The flight from silence

SUMMER is the time when you discover your neighbor has been secretly practicing the clarinet. Not practicing enough perhaps. But there you are. Along with reed-splitting falsettos in the clarinet's upper register, the open windows of summer bring in nicely rounded and on-key bird calls. Real stereo stuff. Never, it seems have birds been singing more lyrically than this June, as if they knew the world needed a few extra warbles, the news being what it is.

Even the cicadas are trying to keep our minds off what is happening - jamming the airwaves, as it were, with their minimalist vibrations.

There was a time when all the sounds of June served as prelude to human speech. Dramatists liked to open their plays with voices hallooing from fire escape to fire escape on the first really hot night in the city, celebrating the emergence of the species from winter caves to turn the universe into a round table.

Summer meant the sound of outdoor talk.

Those opening scenes would never work today. The people on fire escapes and front stoops are all wearing headphones, enclosed in private worlds between their electronic parentheses.

Besides, to speak or to be spoken to in the city is a suspicious act, if not a threat.

Meanwhile, in the suburbs, more fences seem to go up every day. It is as if we of the fortress-mentality age greet the social invitation of summer with a barricade.

A lot of the sounds of summer appear designed to make it impossible to talk.

Has there ever been such a cacophony of power tools and helicopters and grinding truck transmissions in the summer air?

Everybody, one swears, has acquired a new puppy to make June the ferocious barking month.

It's a conspiracy, or so you could imagine.

Invisible signs seem to be posted: ``No dead air allowed for thought or quiet conversation.''

Everybody's avoiding the sun under layers of sun screen. Everybody's avoiding silence under volumes of sound screen.

The social - or rather antisocial - use of noise occurs all year around. It becomes conspicuous in the summer when we perversely rush indoors to jam the hushed June air with television - the low-level hum that serves as sound track to the uninspired moments of life. Even Lady Di is said to use television as white noise while she irons.

The burble and blink of a television set through an open June window tells us more than we want to know about our uses, and misuses, of sound.

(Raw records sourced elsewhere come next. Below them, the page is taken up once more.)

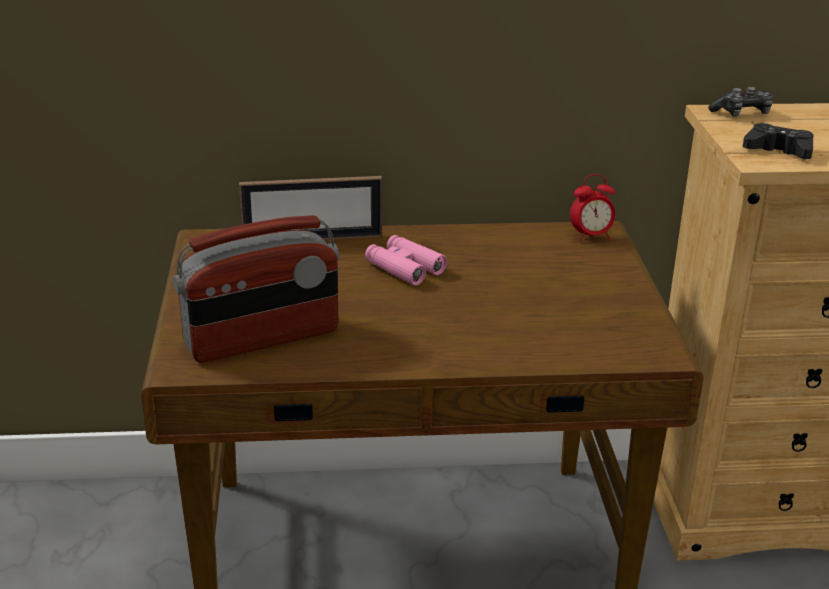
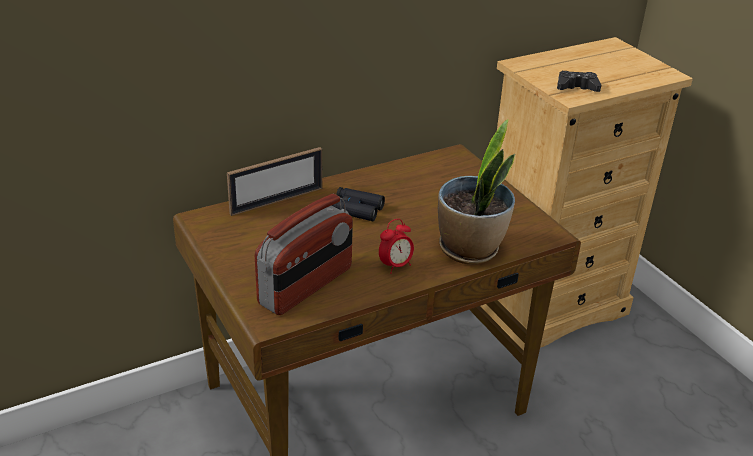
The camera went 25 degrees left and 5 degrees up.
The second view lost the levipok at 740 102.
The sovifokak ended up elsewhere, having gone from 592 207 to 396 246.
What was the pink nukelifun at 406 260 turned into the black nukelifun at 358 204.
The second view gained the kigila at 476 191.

Why do we get this strange comfort from having our ears occupied with sound - any sound - like an infant filling its mouth with a pacifier?

Writing in Harper's, the music critic Bernard Holland contemplates with horror how even ``good'' sound, like classical music, takes on the nature of an addiction. He worries about the walls of recordings, the speakers as huge as a refrigerator with which music lovers barricade their lives, as if they were hoarding three versions of Beethoven's Ninth against the terrors of silence.

When one eats out, could one chew, could one swallow without Mozart or jazz or soft rock drifting out of the sound system like cooking aromas from the kitchen?

Does nobody, Holland asks, want to carry music around in the imagination, in the memory, as everybody had to do before technology wired us up?

Vacation arrives, and the approved ritual is to retreat from the centers of civilization to repair oneself in the woods or by the shore - to have a week or two in Walden with all the sound systems turned off except for those birds.

The information advisory from the owners of the cottage one is renting comes in the mail. They feel compelled to confess that television reception is poor, that power boats are forbidden on the lake - that everything is very, very quiet.

Silence is affixed as a kind of warning on the package.

All year long we talk, like poets, about peace that comes dripping slow. Summer calls our bluff.

To be alone, in silence - is this a modern person's ultimate nightmare, surpassing even the Big Bang of World War III? You have to be either very mad or very sane to enjoy solitude and quiet. Every summer we all take the test.